Work required: Please pick out and copy every line of the data below that contains the word "الشد".

==============================

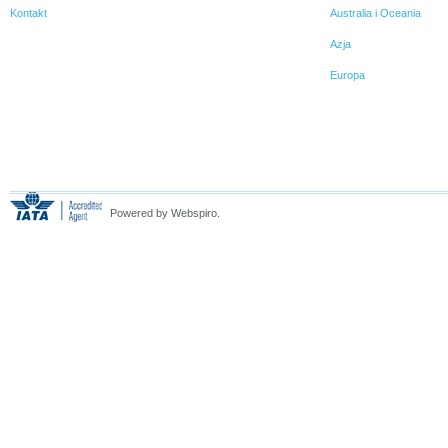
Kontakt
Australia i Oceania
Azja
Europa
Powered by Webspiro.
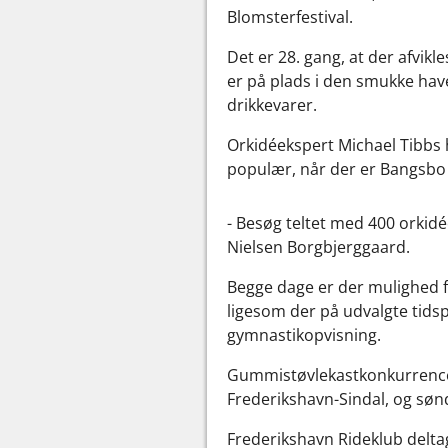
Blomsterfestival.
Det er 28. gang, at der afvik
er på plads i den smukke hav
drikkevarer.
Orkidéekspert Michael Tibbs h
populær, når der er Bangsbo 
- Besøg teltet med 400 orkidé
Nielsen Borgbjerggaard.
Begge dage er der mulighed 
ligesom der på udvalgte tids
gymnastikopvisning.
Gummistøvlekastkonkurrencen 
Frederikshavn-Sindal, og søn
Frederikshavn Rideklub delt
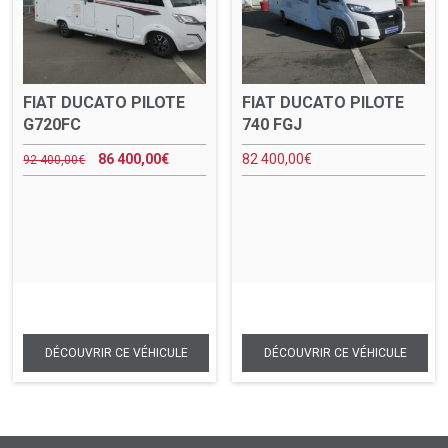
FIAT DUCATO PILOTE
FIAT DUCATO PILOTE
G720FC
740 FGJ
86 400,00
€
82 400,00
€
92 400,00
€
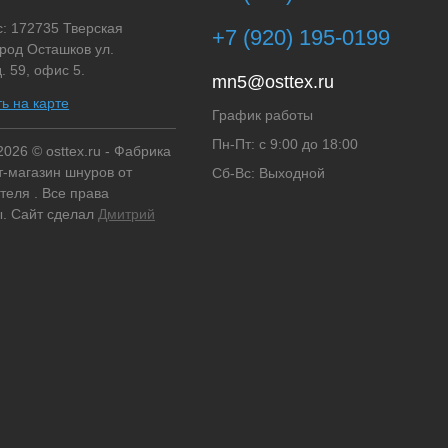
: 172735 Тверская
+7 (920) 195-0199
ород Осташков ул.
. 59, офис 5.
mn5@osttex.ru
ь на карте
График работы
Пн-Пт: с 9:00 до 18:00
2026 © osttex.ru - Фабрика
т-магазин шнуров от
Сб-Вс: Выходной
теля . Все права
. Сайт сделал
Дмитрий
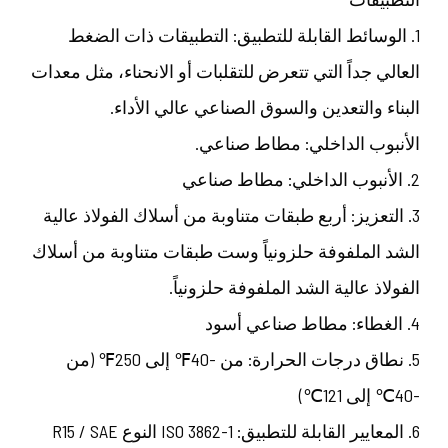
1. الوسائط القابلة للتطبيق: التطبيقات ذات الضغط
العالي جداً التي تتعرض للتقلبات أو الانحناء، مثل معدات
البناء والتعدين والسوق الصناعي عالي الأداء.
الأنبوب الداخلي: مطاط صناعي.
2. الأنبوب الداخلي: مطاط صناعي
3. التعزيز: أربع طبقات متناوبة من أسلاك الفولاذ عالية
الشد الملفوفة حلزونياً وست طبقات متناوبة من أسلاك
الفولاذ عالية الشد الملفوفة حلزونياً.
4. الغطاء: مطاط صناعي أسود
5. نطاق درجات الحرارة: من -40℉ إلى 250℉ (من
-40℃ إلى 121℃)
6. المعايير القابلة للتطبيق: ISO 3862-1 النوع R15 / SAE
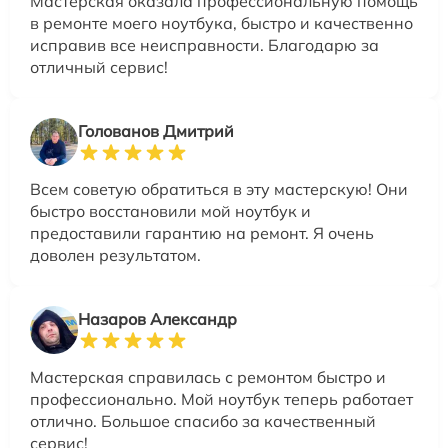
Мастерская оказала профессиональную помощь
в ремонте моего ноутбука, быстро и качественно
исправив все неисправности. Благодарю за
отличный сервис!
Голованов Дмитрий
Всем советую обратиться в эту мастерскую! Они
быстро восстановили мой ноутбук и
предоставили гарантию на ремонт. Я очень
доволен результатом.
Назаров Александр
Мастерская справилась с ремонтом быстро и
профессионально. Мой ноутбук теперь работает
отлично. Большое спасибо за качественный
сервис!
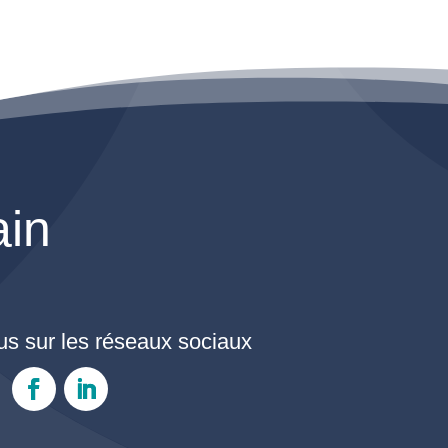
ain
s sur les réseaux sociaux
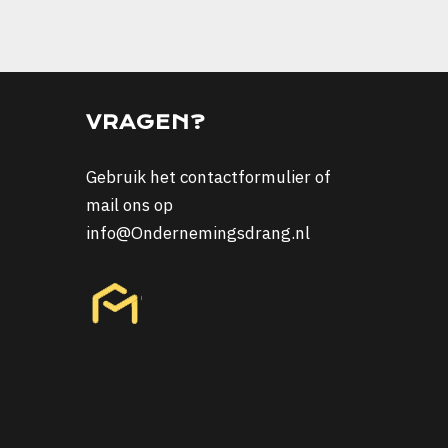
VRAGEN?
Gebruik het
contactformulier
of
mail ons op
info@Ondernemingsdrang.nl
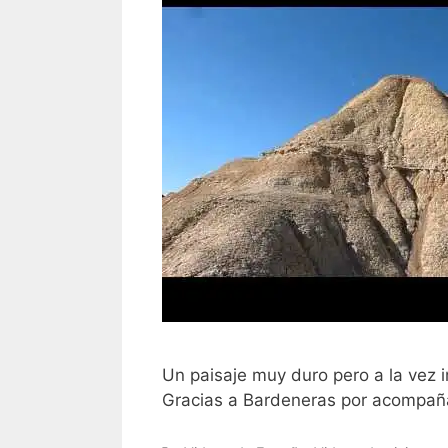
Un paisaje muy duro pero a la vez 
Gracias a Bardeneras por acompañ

==============================

Answer to the problem:
الشد الملفوفة حلزونياً وست طبقات متناوبة من أسلاك
الفولاذ عالية الشد الملفوفة حلزونياً.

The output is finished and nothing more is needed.